New bill by Senators Wiener & Skinner would transform Rockridge (and the East Bay

Much of Lower Rockridge would be open to 5-story buildings, and off-street parking requirements would disappear.
Friday, January 26, 2018

Following up on their success last year in passing SB 35 (see Land Use Committee Update article for January 2018), State Senators Scott Wiener (San Francisco) and Nancy Skinner (Oakland/Berkeley) have introduced a new bill, SB 827, intended to address California's housing crisis.  The bill would create a "transit-rich housing bonus" that would apply to areas near transit stations or "high quality transit corridors" (bus service at least every 15 minutes during peak travel hours).  In those areas, local zoning height limits would be replaced by height limits ranging from 45 to 85 feet (four to eight stories), all off-street parking requirements would be abolished, multi-family housing would automatically be allowed, and any design requirement that would interfere with buildng high-density housing would be overridden.

The bill would continue a trend in the Legislature over the past several years to legislatively dictate local land use policy to achieve housing and other state-wide goals.  For a look at the state-wide effects the bill would have, got to this site, which has a map of how it would affect cities throughout California.  San Francisco, Oakland, and Berkeley would be the Bay Area cities most affected, but many parts of Los Angeles and San Diego would also be transformed.  In all these cities, single-family homes and neighborhoods could largely become a thing of the past.

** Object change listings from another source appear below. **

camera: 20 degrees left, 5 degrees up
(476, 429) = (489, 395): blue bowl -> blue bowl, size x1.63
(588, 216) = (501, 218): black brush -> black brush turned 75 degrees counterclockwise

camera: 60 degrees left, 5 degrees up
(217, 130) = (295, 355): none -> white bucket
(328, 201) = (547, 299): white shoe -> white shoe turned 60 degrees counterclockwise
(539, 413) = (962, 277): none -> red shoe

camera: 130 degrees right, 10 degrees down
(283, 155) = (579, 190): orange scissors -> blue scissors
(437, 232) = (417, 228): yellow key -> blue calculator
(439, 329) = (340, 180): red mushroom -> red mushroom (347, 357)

In Rockridge (see map above), most of Lower Rockridge and Temescal would have heights ranging from 85 feet, along the frontages of streets at least 45 feet across, to 55 feet, within 1/4 mile of the 51 and 1 bus lines, to 45 feet, for areas within a 1/2 mile radius of the BART station.  How much things would actually change would depend on how many property owners would decide to take advantage of the new height limits and relaxed requirements.  Perhaps significantly, the bill does not, at present, require that any of the new housing be affordable, and its unclear whether this transit-rich bonus could be coupled to the State's existing affordable housing density bonus of up to 35%.  If so, even taller building could be built almost by right, so long as they included some affordable units.   For example,11-story buildings could go in along streets such as Broadway, Claremont and Telegraph Avenues.  If passed in its present form, the bill could lead to a Rockridge that would look a lot like some parts of Brooklyn.

The new Wiener/Skinner bill has not yet been heard in committee, but already Berkeley Mayor Jesse Areguin and some LA civic leaders have come out in opposition to it.